The Gun Lobby Responsible for Trump: Journey Through Time

16m
Alastair is joined by historian and co-host of Goalhanger’s Journey Through Time, Sarah Churchwell, to discuss their new series on the History of The National Rifle Association.

How did The National Rifle Association go from a sportsman’s organisation set up to improve marksmanship following the civil war to a for-profit group fighting gun regulation?  Why did a convicted killer become one of the most influential figures in modern gun politics? How did the NRA gain so much control over the American President and the Supreme Court?

Listen to David Olusoga and Sarah Churchwell on Journey Through Time to get the full story.
Learn more about your ad choices. Visit podcastchoices.com/adchoices

Listen and follow along

Transcript

Thanks for listening to The Rest is Politics.

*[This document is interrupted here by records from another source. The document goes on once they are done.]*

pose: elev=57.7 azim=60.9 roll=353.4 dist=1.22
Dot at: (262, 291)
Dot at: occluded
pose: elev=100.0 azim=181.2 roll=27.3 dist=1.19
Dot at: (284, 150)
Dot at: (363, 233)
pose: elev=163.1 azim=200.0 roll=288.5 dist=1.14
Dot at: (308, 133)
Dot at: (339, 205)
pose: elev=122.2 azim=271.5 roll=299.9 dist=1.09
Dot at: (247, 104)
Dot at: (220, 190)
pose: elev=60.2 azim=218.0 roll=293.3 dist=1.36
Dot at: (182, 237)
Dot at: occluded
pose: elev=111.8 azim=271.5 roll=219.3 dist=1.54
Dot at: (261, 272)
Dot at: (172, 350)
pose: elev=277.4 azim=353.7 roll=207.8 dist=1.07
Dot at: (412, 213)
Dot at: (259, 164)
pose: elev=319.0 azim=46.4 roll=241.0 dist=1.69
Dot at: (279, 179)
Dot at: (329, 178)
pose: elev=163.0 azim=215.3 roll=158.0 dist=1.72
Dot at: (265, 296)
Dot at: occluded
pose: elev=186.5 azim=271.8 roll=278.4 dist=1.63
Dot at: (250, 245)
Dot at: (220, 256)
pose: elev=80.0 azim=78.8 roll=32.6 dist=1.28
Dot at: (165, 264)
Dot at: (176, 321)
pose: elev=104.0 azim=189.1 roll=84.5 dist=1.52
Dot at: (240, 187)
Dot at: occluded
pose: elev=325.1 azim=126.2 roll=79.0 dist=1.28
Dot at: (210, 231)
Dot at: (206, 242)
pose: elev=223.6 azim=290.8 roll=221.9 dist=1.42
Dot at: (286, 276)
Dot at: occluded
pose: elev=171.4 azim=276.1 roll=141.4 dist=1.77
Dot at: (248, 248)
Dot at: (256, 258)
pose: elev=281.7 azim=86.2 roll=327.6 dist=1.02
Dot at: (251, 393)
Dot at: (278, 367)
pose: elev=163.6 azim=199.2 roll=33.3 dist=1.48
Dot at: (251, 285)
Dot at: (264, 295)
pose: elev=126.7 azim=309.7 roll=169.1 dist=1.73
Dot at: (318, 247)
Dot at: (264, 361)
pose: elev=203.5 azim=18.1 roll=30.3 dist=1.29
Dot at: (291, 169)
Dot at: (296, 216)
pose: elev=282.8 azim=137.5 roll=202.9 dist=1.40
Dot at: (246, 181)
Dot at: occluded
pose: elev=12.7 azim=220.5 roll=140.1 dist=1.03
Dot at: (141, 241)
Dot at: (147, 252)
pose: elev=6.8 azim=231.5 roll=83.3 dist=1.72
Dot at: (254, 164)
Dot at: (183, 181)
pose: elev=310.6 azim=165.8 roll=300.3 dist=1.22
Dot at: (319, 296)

Sign up to The Rest is Politics Plus to enjoy ad-free listening.

Receive a weekly newsletter, join our members' chat room, and gain early access to live show tickets.

Just go to the restispolitics.com.

That's the restispolitics.com.

Hello, and welcome to The Rest is Politics, but not a normal episode.

This is a little bonus for you.

We're going to tell you about another goal hanger podcast, Journey Through Time, which is hosted by the historians David Olisoga and Sarah Churchill.

It tells history from the bottom up by trying to understand pivotal moments through the eyes of those who live them.

And we're joined by Sarah, and we're going to discuss the podcast and their new series, which is on the history of the National Rifle Association.

Now, NRA, Sarah, I know what NRA is.

And if you say NRA in the context of American politics, it's kind of neuralgic.

It's like, I guess the only equivalent we have in our politics is NHS.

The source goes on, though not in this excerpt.